Task statement: Each line from the line that includes "Trust & Security" through the end of the material below must be transcribed exactly, with no other lines.
--- Material to process Enclosed Below ---
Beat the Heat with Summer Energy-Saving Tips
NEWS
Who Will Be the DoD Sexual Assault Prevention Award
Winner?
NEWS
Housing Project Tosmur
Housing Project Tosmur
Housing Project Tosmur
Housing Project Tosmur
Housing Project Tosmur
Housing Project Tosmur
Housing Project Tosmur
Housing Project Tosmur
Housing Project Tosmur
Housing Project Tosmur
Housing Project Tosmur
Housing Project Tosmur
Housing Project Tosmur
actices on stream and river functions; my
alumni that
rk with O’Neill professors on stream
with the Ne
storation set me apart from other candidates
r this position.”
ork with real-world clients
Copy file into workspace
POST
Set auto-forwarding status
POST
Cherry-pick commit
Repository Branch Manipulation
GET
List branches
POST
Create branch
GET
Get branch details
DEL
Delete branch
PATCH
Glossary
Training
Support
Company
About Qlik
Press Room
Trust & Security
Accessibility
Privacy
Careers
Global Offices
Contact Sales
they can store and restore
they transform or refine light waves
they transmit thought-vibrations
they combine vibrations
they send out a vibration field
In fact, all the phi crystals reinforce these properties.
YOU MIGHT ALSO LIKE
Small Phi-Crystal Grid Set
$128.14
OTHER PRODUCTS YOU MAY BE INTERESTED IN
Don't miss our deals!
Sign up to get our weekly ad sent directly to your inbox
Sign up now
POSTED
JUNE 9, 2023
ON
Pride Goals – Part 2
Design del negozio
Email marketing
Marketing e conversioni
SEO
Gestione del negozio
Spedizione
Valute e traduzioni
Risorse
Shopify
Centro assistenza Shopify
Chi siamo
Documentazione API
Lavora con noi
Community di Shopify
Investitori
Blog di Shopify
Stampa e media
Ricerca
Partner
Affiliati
--- End of Enclosed Material to process ---
Answer to the problem:
Trust & Security
Accessibility
Privacy
Careers
Global Offices
Contact Sales
they can store and restore
they transform or refine light waves
they transmit thought-vibrations
they combine vibrations
they send out a vibration field
In fact, all the phi crystals reinforce these properties.
YOU MIGHT ALSO LIKE
Small Phi-Crystal Grid Set
$128.14
OTHER PRODUCTS YOU MAY BE INTERESTED IN
Don't miss our deals!
Sign up to get our weekly ad sent directly to your inbox
Sign up now
POSTED
JUNE 9, 2023
ON
Pride Goals – Part 2
Design del negozio
Email marketing
Marketing e conversioni
SEO
Gestione del negozio
Spedizione
Valute e traduzioni
Risorse
Shopify
Centro assistenza Shopify
Chi siamo
Documentazione API
Lavora con noi
Community di Shopify
Investitori
Blog di Shopify
Stampa e media
Ricerca
Partner
Affiliati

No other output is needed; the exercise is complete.